# Data extracts
====

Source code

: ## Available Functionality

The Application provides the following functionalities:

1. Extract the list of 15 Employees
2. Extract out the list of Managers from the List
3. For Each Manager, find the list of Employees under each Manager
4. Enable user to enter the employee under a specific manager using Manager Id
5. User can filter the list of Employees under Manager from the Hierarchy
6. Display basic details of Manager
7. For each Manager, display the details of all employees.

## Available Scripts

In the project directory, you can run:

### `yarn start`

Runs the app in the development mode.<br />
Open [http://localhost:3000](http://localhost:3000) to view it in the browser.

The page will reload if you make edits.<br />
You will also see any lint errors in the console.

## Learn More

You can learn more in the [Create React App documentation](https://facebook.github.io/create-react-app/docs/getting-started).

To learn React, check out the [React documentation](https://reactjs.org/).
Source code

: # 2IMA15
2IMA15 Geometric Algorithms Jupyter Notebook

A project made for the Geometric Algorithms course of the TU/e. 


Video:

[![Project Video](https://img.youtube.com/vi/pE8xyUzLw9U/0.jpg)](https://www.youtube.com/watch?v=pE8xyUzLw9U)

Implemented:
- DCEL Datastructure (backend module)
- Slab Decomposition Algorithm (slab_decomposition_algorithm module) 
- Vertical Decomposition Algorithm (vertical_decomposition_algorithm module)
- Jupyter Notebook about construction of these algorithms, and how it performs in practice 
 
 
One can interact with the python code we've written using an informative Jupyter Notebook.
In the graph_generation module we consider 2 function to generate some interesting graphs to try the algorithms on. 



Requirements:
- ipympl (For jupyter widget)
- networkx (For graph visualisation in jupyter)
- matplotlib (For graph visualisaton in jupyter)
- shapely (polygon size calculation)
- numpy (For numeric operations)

====

# Task statement
If a line in the records contains the word "Geometric", copy it.

# Solution to this exercise
2IMA15 Geometric Algorithms Jupyter Notebook
A project made for the Geometric Algorithms course of the TU/e. 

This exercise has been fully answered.